WSC Q&A #51

Q: Which is forbidden in the second commandment?
A: The second commandment forbids the worshiping of God by images, or any other way not appointed in his word.
Leviticus 10:1-2 Now Nadab and Abihu, the sons of Aaron, each took his censer and put fire in it and laid incense on it and offered unauthorized fire before the Lord, which he had not commanded them. And fire came out from before the Lord and consumed them, and they died before the LORD. 

The Scripture reference this week is absolutely chilling, and yet we need to read it. We need to be reminded of the God that we worship and serve. This holy God is jealous for his glory, and he is a God who can strike us down, and has every right to do so, should we fail to worship him as he commanded. We take it for granted, I think, that God will not strike us dead for offering up strange fire. However, we need to remember that God is not obligated to be merciful to us. We need a healthy fear of the Holy God, all the while praising him for his grace, mercy, patience, and faithfulness to us. 

Why do we think we can come up with better ways to worship God than how he has commanded? Do we really believe God cares about our personal creative inventions when it comes to worshiping him? Do we really believe that fallen man can somehow create a way of worshiping God that would actually please and glorify him? Ultimately, by rejecting the God-ordained methods of worship and embracing our own inventions, we are saying we know better than God about what brings him glory and honor in our worship of him. 

Worship is about giving God the glory he is due.

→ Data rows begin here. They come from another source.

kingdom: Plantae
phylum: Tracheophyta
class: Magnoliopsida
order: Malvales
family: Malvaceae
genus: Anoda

It is not about our freedom to "worship God however we want", it's not about giving ourselves a creative outlet, it's not about pleasing the culture or entertaining our congregants. When those things become our motive, when those things become what drives us in worship, when we abandon the Biblical methods and patterns for worship, we too are guilty of offering strange fire up to God, and that is no small offense. 

Let us all strive, then, to worship God as he has commanded. We all need an iconoclast in our hearts. We all need to have the idols, the graven images, the man-made attempts at worshiping God (which are, if we are honest with ourselves, really attempts at satisfying our own desires rather than God's), smashed to bits. Let our personal lives of worship and our corporate life in worship together truly be a sweet aroma of praise to our great God and King.